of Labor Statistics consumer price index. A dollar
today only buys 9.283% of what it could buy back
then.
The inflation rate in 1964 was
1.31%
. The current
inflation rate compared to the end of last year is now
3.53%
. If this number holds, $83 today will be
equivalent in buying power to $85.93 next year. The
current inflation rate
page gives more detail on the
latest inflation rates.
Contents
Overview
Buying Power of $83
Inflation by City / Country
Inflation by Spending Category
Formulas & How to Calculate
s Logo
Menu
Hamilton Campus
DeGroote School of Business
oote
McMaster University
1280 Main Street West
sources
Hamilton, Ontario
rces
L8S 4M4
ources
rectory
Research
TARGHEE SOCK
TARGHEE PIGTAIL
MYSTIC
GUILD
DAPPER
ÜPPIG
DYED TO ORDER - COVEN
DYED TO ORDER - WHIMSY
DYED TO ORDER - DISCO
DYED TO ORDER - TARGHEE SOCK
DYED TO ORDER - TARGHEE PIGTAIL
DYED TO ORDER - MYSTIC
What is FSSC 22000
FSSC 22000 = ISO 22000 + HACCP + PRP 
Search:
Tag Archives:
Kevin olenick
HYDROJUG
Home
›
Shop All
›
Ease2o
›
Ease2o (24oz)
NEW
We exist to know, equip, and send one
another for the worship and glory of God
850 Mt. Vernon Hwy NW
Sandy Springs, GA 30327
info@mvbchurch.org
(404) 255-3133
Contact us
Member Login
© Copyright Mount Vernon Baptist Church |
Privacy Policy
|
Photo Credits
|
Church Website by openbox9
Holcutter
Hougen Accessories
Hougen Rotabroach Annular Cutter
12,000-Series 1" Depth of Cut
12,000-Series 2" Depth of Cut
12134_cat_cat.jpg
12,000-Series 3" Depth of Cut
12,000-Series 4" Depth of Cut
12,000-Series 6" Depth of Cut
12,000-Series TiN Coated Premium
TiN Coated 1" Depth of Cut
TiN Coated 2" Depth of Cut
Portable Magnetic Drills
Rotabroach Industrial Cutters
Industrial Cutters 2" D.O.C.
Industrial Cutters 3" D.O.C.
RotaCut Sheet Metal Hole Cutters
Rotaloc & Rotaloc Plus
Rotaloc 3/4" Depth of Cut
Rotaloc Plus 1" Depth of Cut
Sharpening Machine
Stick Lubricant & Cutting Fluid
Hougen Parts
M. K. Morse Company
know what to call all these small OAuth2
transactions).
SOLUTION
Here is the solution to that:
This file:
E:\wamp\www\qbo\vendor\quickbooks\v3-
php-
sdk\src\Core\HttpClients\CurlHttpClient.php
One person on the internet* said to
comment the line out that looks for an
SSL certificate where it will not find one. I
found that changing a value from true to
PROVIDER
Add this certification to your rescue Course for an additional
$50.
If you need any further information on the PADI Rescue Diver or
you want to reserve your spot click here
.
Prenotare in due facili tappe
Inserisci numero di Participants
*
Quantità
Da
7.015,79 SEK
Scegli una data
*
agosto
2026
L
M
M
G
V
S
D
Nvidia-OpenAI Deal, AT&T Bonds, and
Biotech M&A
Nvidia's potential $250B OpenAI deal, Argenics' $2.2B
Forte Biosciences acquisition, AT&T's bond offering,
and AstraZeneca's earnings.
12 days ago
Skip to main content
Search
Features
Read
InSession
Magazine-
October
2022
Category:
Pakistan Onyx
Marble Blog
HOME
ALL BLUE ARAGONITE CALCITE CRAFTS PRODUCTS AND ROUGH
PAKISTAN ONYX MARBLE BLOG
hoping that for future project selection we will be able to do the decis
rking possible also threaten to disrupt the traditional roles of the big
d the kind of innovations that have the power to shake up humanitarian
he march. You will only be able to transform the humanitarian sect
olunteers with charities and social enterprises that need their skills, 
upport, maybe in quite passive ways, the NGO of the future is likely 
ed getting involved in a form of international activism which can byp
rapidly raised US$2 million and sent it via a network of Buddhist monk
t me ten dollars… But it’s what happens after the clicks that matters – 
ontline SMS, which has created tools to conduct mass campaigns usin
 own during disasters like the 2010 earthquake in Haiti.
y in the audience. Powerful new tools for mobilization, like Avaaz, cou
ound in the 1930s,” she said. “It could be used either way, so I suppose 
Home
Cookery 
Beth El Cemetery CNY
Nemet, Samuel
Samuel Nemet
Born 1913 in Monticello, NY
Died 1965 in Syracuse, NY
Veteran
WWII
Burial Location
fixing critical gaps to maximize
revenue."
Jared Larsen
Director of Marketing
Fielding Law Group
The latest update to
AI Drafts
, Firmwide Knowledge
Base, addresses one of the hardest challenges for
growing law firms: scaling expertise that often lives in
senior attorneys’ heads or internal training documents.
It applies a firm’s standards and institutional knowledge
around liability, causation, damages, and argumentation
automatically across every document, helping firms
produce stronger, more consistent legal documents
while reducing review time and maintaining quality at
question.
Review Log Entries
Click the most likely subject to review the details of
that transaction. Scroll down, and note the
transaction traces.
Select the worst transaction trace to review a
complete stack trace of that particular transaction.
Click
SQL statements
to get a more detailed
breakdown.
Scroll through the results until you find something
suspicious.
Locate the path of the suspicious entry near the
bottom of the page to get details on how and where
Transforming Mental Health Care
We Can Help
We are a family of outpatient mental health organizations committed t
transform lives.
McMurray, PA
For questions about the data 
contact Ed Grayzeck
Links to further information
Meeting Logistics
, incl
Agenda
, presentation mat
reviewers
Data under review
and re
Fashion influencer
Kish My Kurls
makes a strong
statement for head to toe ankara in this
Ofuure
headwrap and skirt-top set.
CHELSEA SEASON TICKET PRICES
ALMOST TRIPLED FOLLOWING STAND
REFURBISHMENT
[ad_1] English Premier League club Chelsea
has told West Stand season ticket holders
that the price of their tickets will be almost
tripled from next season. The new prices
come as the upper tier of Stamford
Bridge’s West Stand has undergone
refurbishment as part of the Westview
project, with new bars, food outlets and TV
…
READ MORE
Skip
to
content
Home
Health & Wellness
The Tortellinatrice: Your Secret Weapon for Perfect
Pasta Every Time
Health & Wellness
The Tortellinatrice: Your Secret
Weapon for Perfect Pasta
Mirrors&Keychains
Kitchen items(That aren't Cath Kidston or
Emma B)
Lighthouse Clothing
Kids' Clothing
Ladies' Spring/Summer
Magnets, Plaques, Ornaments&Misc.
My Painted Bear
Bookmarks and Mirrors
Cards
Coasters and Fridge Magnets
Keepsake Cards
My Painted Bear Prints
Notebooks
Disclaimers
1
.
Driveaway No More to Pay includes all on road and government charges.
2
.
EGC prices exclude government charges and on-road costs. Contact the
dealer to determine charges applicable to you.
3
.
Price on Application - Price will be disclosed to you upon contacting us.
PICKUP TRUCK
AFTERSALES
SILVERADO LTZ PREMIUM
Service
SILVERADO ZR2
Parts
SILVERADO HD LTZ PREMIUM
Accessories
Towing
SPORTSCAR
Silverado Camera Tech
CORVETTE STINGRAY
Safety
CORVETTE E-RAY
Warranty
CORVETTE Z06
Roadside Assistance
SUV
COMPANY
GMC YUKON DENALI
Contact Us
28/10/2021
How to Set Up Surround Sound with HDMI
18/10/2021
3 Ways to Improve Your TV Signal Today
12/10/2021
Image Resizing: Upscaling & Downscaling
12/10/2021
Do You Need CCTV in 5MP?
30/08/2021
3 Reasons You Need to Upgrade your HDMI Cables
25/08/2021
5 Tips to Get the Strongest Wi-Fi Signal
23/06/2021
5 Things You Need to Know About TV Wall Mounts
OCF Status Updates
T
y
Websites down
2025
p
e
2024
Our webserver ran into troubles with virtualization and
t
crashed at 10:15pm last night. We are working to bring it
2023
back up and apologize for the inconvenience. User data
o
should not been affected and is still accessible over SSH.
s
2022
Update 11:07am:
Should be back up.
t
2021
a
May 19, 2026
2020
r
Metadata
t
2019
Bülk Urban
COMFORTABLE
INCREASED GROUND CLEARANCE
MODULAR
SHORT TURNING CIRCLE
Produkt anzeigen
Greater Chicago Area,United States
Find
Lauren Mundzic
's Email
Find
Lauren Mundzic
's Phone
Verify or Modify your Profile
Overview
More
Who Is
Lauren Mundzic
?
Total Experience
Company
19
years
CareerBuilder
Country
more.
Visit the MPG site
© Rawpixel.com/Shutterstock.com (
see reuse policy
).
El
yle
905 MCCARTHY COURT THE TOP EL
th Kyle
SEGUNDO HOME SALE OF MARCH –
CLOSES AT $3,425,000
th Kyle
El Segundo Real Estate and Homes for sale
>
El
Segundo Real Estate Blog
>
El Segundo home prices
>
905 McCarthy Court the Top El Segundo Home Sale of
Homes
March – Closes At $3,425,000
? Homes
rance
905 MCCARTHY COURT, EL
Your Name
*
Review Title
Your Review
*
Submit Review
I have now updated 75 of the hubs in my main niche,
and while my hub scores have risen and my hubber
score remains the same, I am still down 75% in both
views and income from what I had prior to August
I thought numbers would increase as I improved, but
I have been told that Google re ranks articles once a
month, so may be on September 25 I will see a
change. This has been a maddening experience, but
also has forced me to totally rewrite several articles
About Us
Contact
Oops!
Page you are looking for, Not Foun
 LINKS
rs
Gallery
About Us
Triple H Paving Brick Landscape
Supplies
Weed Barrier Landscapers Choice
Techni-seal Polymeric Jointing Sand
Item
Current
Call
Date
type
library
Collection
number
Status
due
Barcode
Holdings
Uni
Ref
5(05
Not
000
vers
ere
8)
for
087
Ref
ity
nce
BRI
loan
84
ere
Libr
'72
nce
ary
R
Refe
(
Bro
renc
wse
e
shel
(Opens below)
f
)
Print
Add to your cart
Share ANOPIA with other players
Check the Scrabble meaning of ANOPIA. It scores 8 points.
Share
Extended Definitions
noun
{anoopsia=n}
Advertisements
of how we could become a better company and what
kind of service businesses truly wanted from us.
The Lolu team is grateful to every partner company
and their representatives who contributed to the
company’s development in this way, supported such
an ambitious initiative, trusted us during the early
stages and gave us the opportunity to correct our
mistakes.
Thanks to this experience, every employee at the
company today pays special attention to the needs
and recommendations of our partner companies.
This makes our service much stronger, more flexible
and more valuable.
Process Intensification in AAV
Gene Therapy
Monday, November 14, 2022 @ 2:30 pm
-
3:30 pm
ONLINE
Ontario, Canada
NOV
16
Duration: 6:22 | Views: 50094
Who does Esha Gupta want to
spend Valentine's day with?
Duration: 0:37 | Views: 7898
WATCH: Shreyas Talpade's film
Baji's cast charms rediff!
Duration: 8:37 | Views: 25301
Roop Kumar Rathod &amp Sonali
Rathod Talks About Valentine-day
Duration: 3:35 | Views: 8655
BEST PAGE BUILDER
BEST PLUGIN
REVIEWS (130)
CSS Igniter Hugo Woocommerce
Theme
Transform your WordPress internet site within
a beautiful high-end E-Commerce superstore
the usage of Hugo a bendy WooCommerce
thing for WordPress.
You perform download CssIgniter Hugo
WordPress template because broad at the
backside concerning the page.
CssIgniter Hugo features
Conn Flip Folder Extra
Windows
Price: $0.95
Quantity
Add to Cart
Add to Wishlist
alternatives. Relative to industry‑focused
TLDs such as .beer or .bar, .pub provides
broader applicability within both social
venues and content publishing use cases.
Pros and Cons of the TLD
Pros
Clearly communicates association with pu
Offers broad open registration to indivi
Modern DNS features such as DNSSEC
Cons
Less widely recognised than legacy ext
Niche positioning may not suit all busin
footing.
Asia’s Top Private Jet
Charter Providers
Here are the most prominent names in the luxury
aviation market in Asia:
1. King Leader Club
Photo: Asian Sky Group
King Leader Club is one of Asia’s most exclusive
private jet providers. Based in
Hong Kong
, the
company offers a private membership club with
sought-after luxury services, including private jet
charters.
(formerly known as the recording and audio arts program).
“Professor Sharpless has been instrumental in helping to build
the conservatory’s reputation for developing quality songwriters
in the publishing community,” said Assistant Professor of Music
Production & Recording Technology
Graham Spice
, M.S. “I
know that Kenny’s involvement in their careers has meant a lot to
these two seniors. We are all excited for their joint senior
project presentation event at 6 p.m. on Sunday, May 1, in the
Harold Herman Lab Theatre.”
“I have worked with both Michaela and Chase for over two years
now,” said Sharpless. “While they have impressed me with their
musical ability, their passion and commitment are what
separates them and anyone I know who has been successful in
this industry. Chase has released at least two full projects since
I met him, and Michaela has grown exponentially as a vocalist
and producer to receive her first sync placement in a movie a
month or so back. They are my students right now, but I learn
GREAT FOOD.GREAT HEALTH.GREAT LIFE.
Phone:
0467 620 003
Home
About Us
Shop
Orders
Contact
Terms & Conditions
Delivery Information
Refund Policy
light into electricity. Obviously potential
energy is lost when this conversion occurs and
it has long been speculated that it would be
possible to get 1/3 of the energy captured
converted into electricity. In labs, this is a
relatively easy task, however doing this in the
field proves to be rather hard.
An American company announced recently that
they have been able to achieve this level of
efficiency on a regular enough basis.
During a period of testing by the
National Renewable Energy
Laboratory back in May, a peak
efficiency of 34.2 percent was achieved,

:::

| PROBLEM TO SOLVE |
Begin at the line that has "d the kind of" in the entries above; stop after the line that has "ontline SMS, which". Transcribe exactly those lines and no others.

| TASK SOLUTION |
d the kind of innovations that have the power to shake up humanitarian
he march. You will only be able to transform the humanitarian sect
olunteers with charities and social enterprises that need their skills, 
upport, maybe in quite passive ways, the NGO of the future is likely 
ed getting involved in a form of international activism which can byp
rapidly raised US$2 million and sent it via a network of Buddhist monk
t me ten dollars… But it’s what happens after the clicks that matters – 
ontline SMS, which has created tools to conduct mass campaigns usin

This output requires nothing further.